▸ Problem description: Find every line in the items below that contains the string "Takedown", matching case exactly, and copy each of those lines.

▸ Input records:
════
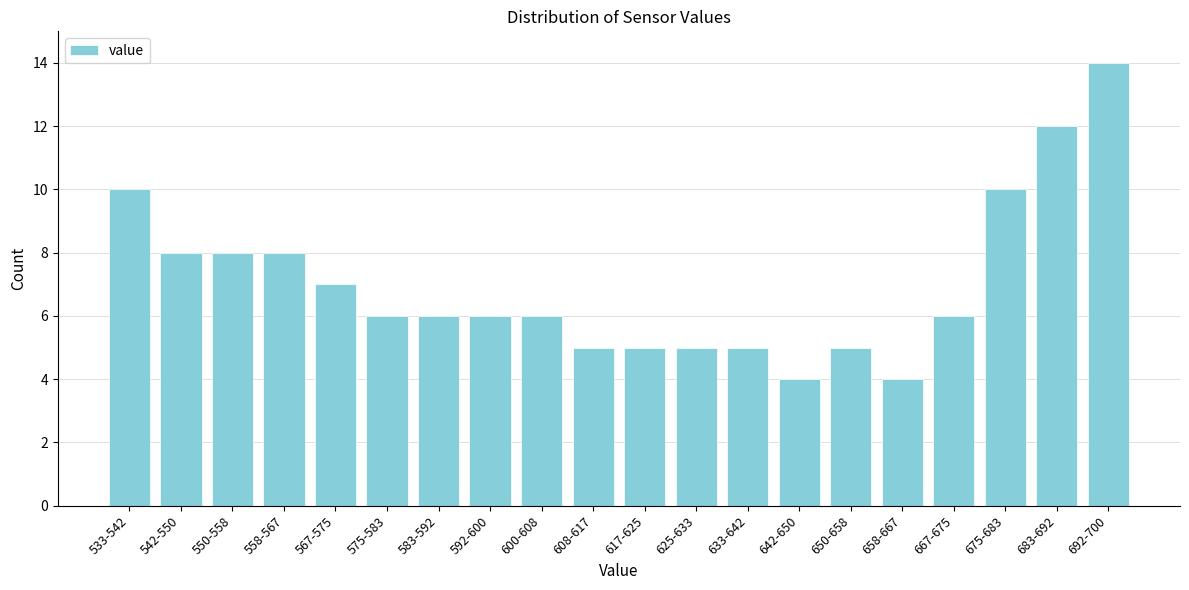

Reading right to left, transcribe all the data shown in this chart.

14	12	10	6	4	5	4	5	5	5	5	6	6	6	6	7	8	8	8	10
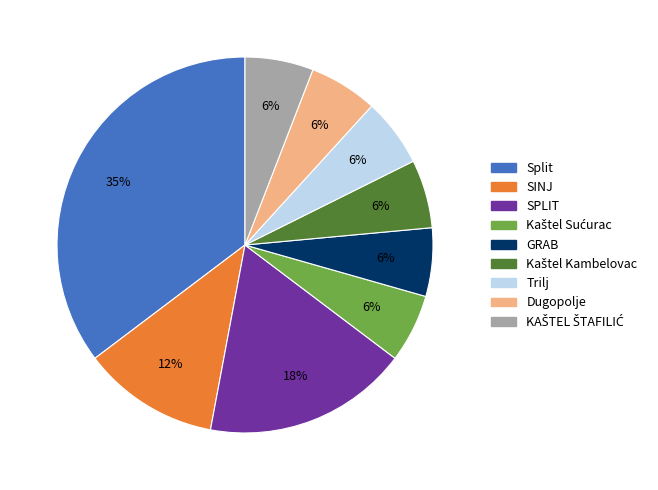

To the nearest percent, what percentage of the pie is SINJ?

12%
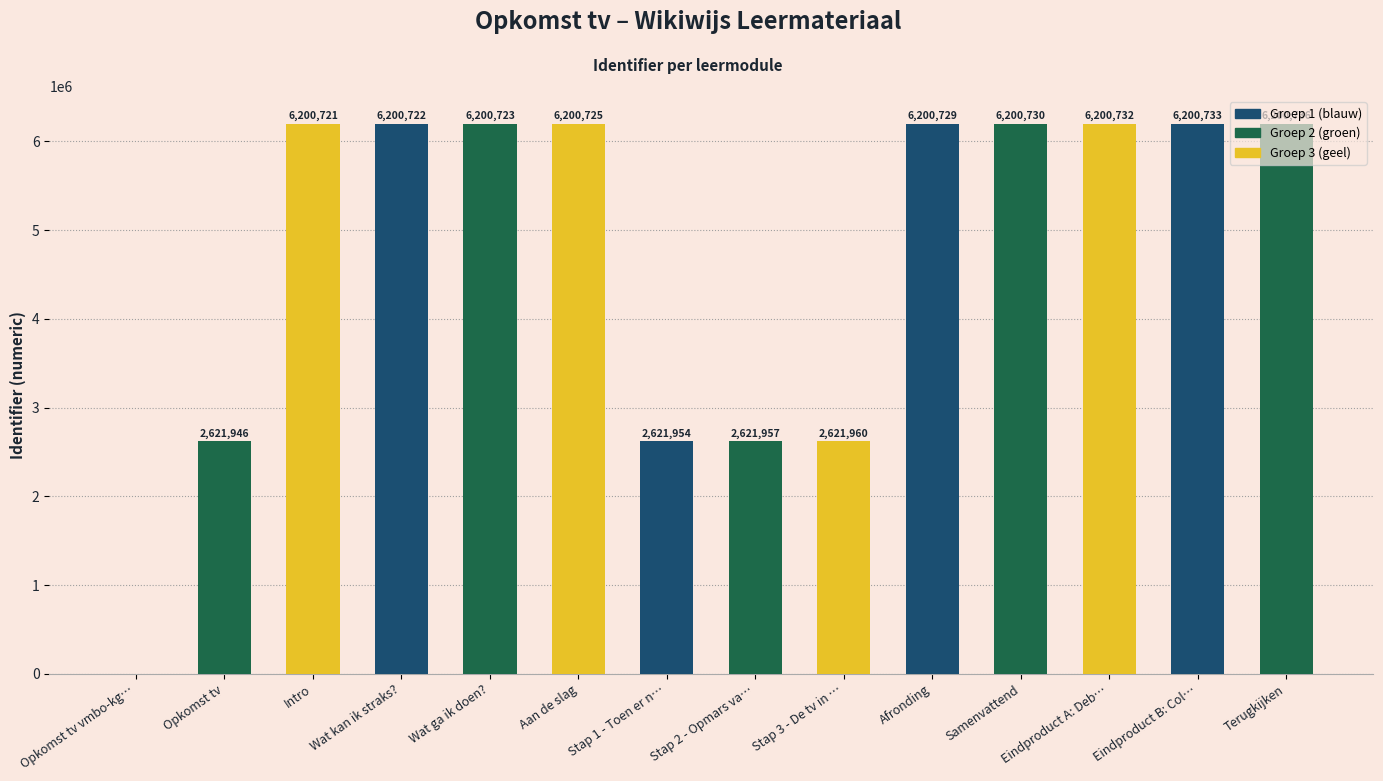

What is the sum of the values at Terugkijken and Wat ga ik doen??

12401459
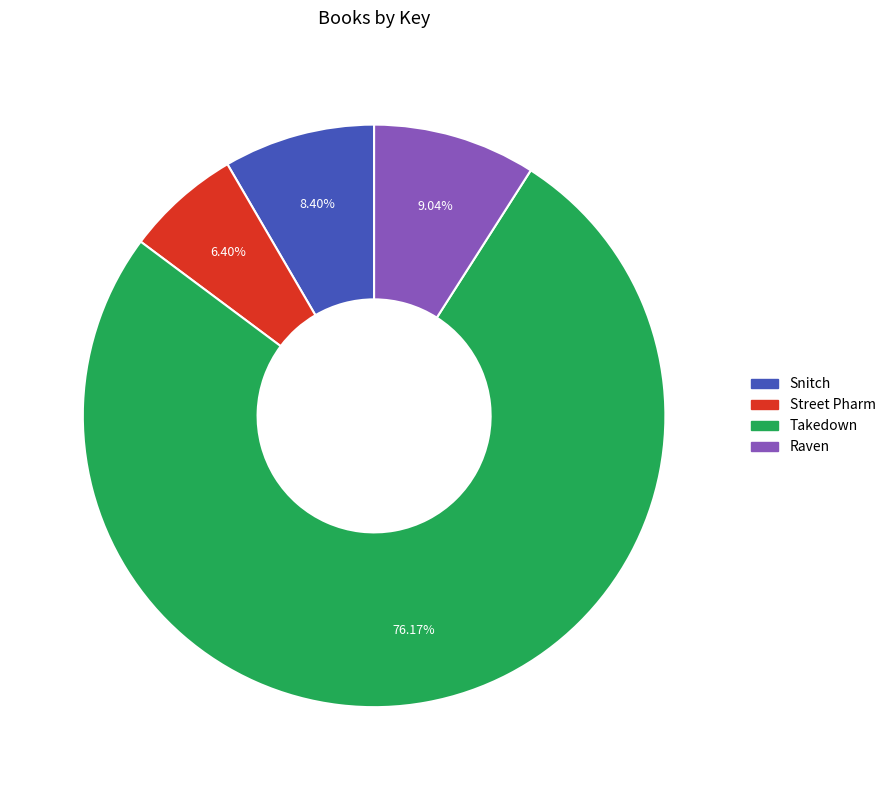

Between Raven and Takedown, which is larger?

Takedown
════
▸ Result for this exercise:
Between Raven and Takedown, which is larger?
Takedown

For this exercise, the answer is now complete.